Arlosoroff, as Avineri points out, was one of the first Labour Zionists to recognise the force of Arab nationalism in Palestine and to formulate a Zionist response – in brief, the politics of compromise, or the partition of Palestine. Yet, in the Twenties, faced with the increased Arab unwillingness to sell land to the Jews, Arlosoroff suggested settling immigrants in the Transjordan, then underpopulated and controlled by feudal chieftains – a proposal which surely looks back to the 19th-century projects of a Cazalet or an Oliphant. Dismayed, moreover, by the prospect of the Jews remaining only a minority in Palestine, as seemed inevitable in the pre-Nazi period, he thought it might be necessary to establish ‘a revolutionary Jewish dictatorship aimed both against the British and the Arabs’ – or at least this was one of four possible options he put before Weizmann. Whether or not this was an intellectual exercise – ‘shock treatment’ for Weizmann, as Avineri suggests – it does indicate that a pragmatic concern for Jewish nationalism and its survival was not always compatible with egalitarian ideals. Furthermore, Avineri mentions only in passing Arlosoroff’s support for the principle of ‘Hebrew labour’, which was probably the central dilemma of Zionist socialists where the Arabs of Palestine were concerned. Their insistence that the Jews reform their lopsided class structure by establishing a Jewish working class and banning the exploitation of Arab labour was a way of condemning the Arabs to economic segregation.

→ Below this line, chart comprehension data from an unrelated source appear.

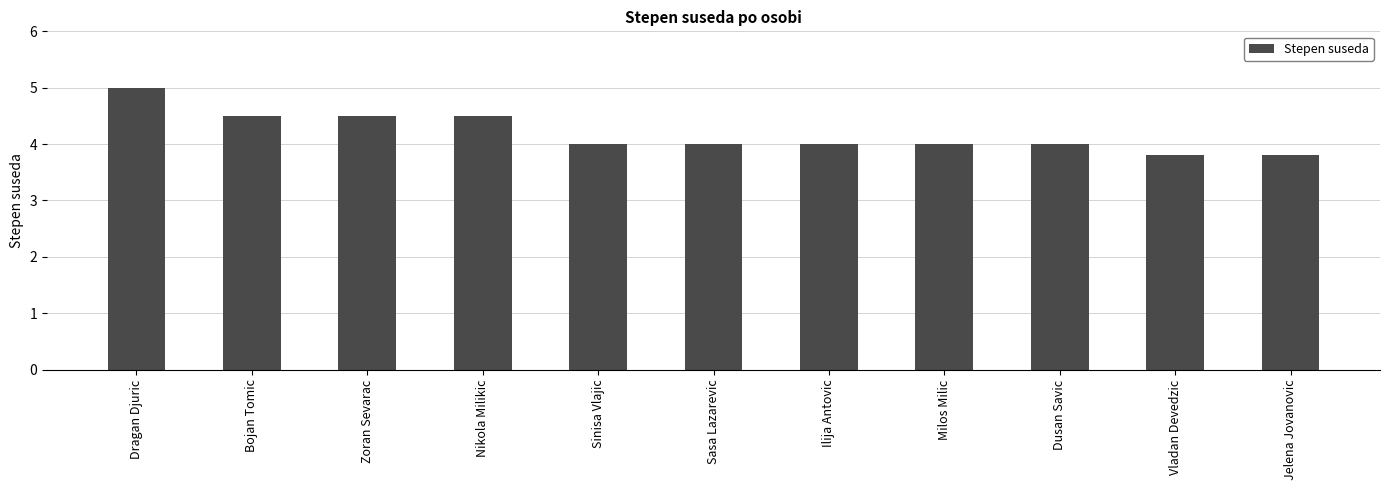

What is the label of the 6th bar from the right?

Sasa Lazarevic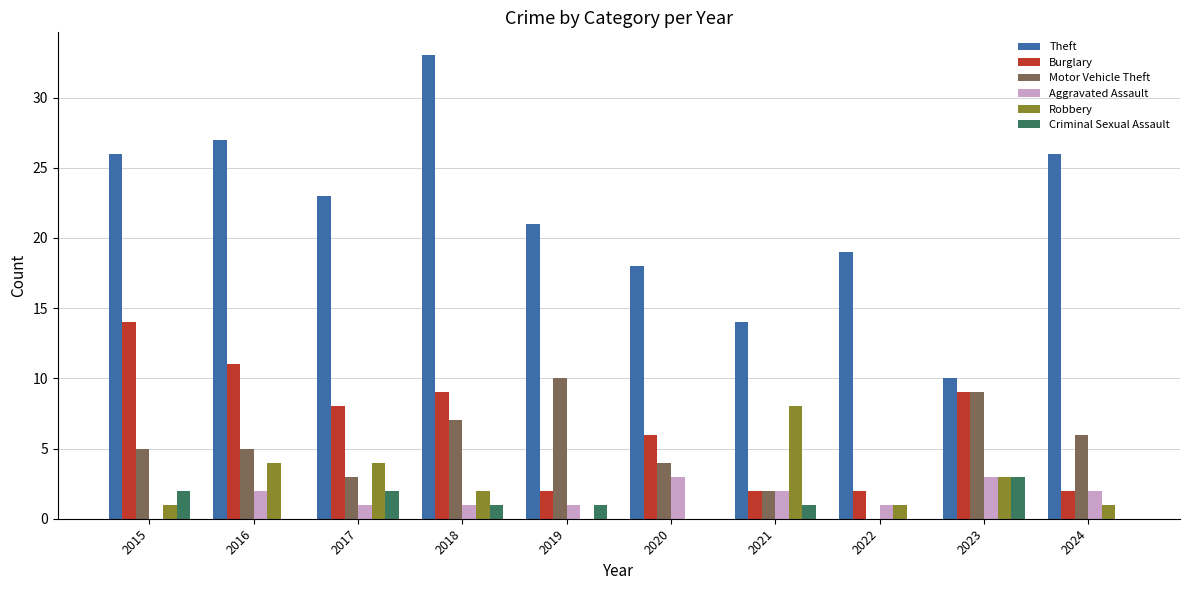

Reading left to right, extract all data points from this chart.

Theft: 26	27	23	33	21	18	14	19	10	26
Burglary: 14	11	8	9	2	6	2	2	9	2
Motor Vehicle Theft: 5	5	3	7	10	4	2	0	9	6
Aggravated Assault: 0	2	1	1	1	3	2	1	3	2
Robbery: 1	4	4	2	0	0	8	1	3	1
Criminal Sexual Assault: 2	0	2	1	1	0	1	0	3	0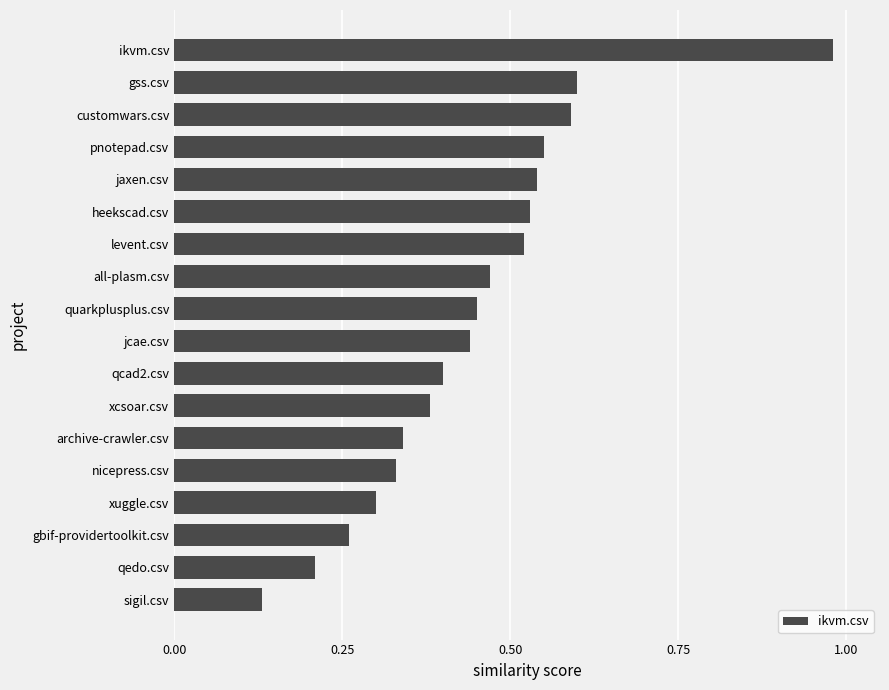

Are the bars horizontal?

Yes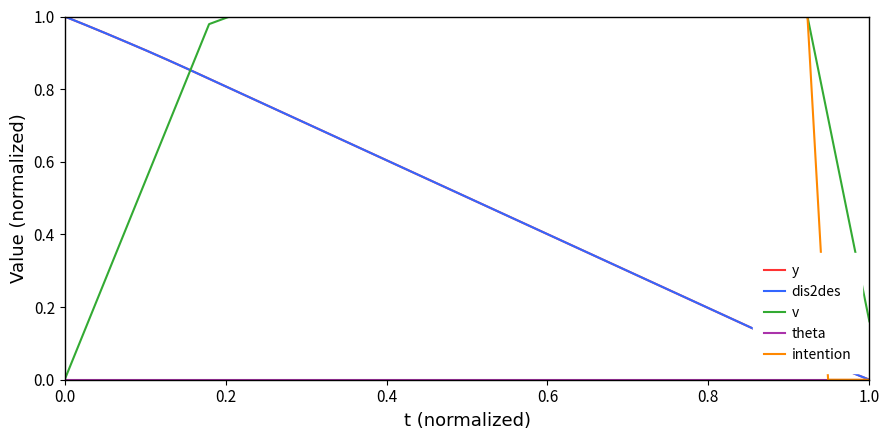

True or false: theta and y intersect in this chart.

False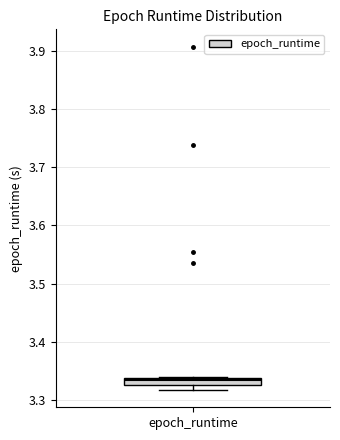

Where is the upper edge of the box for epoch_runtime on the y-axis? The values are not printed on the chart, so give them approximately, as read against the axis.

3.34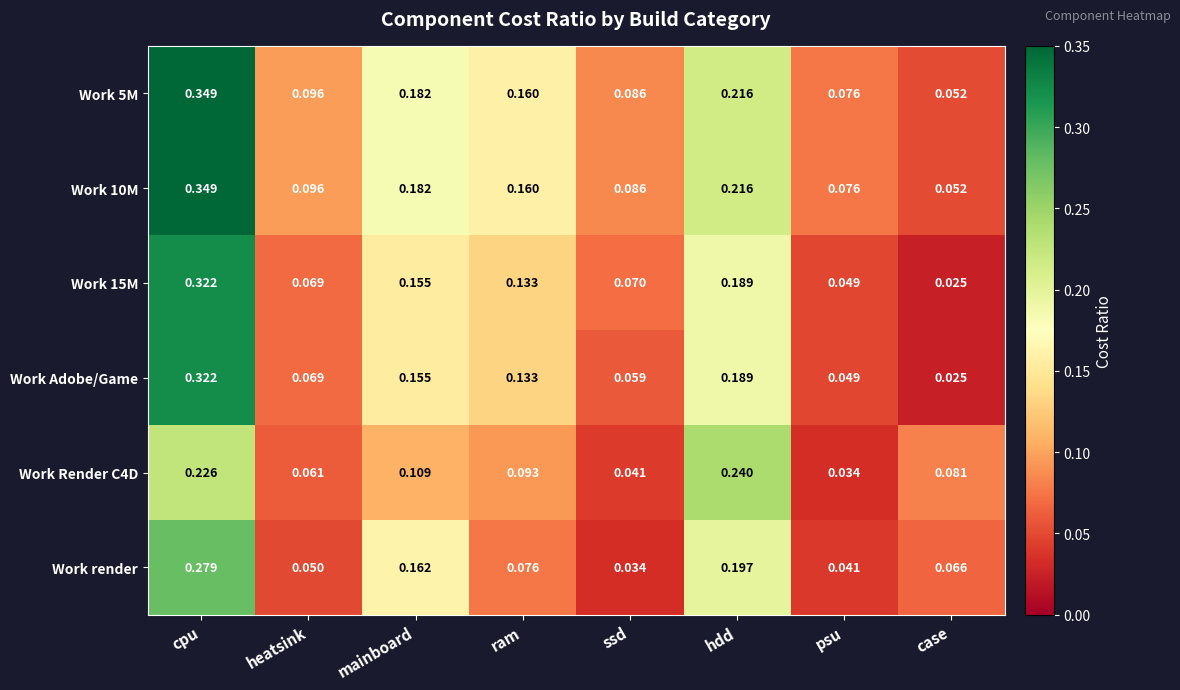

How many series are shown in this chart?

6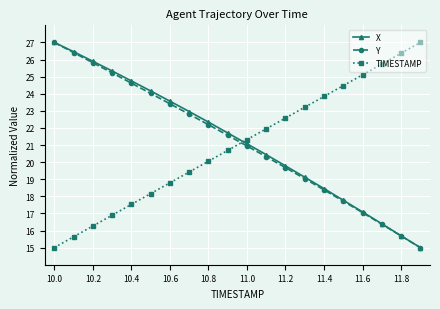

What is the value of the TIMESTAMP point at the 18th from the left?

25.7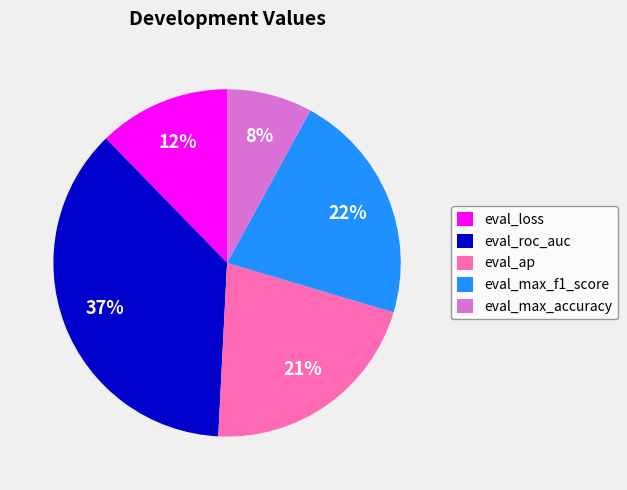

To the nearest percent, what is the difference between the largest and smallest slice percentages?

29%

Golda Meir: the Romantic Years is the improbable title of an improbable book. Those who regarded Meir as a tough-minded politician who used the socialist Working Women’s Council to reach power will be bemused to find her here as a Messalina dependent on her influential lovers’ encouragement for her political advancement. All that can be said of this blend of ‘research’ (computerised gossip) and comic-strip history is that it is a reminder that Meir has yet to attract a serious political biographer.